Many Electricity Traders to Run Out of Juice, PwC Predicts
China’s wholesale electricity-trading markets will undergo a major shakeup in this year as traders will have to diversify their services to succeed, rather than simply relying on arbitrage, PwC said in a news conference.
The first industrywide shakeup will probably squeeze out a number of companies unable to adapt to the fast changes that will occur in the market this year, said Lin Junda, senior manager with the accounting firm’s strategic arm, during the Wednesday conference. PwC, also known as PricewaterhouseCoopers, issued a report on the outlook for China’s energy sector in 2018 at the conference.

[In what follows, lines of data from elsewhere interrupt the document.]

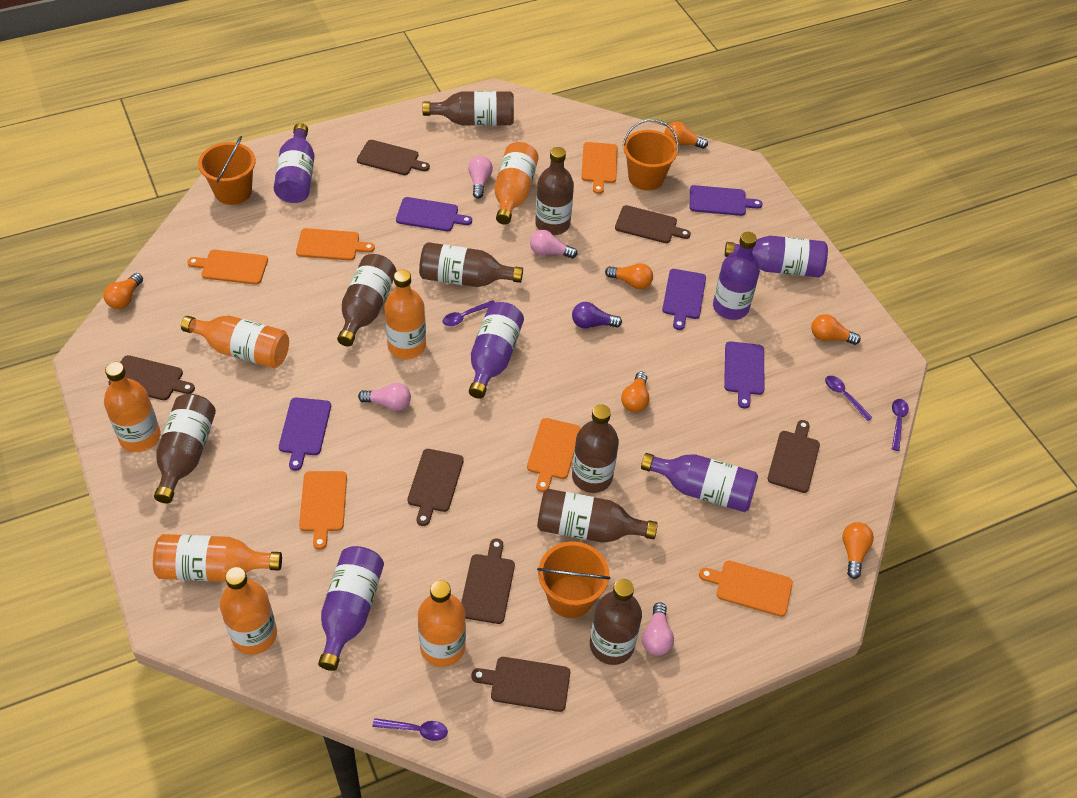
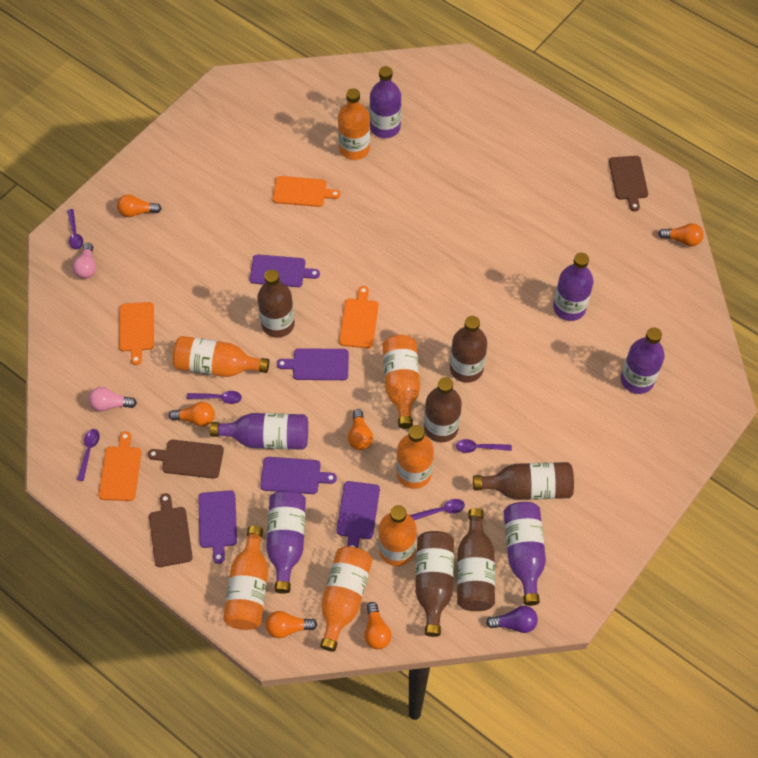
brown bottle: 8 -> 6
brown cutting board: 7 -> 3
orange bucket: 3 -> 0
orange cutting board: 6 -> 4
pink light bulb: 4 -> 2
purple spoon: 4 -> 5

China began to reform the electricity industry in 2015 in a bid to weaken the price-setting rights held by State Grid and China Southern Power Grid, which are state-owned conglomerates. The reforms aimed to introduce a market-based pricing mechanism by setting up several electricity wholesale markets to benefit end consumers such as households and electricity-hungry industrial users.
Since the reforms, the market has boomed, with the number of power-trading companies nationwide growing by 9.6 times over an eight-month period ending December 2016 to reach 5,410, according to an article in the Electric Power Journal, an industry publication under the State Grid. As of September, more than 6,000 power-trading firms have been registered nationwide, among which over 2,000 are registered with provincial-level power exchanges, official data showed.
Guangdong province in 2016 became the first region to hold a power auction that involved power-trading firms, with other provinces following suit. Electric Power Journal said most power-trading firms are based in Guangdong, Hebei and Shandong provinces.
Despite the rapid expansion of electricity-trading markets, most electricity used in China is still subject to tight government price controls, with the amount of power traded being decided by provincial-level governments. For instance, Guangdong planned to have 100 billion kilowatt-hours of electricity traded in 2017, accounting for roughly 17% of the region’s estimated total power usage that year.
Power-trading firms’ primary profit model has been buying power from generators at a lower wholesale price and redistributing it to end users at a higher price, according to an executive at a Guangdong-based power trader, who added that that most traders have not been able to provide any value-added services to customers, so this model is now unsustainable as the market has become more crowded.
Lin said this arbitrage-based model needs to be transformed into a service-led one. These services could include energy-efficiency management, green power and power-optimization plans to satisfy various kinds of customers, PwC’s report said.
Lin said that electricity-trading firms must try to diversify the services they offer in order to raise their profit margins, predicting that the margin for power-trading firms that provide only basic services will fall below 10% in the near future.
He argued that only companies that are actually capable of providing diversified services, or those that are backed by state-owned electricity firms or foreign capital, are likely to survive the bumpy road ahead.
Lin said he expects to see more foreign players entering China’s wholesale trading market in the next one to two years, as several foreign power companies have tasked PwC with assessing China’s power market.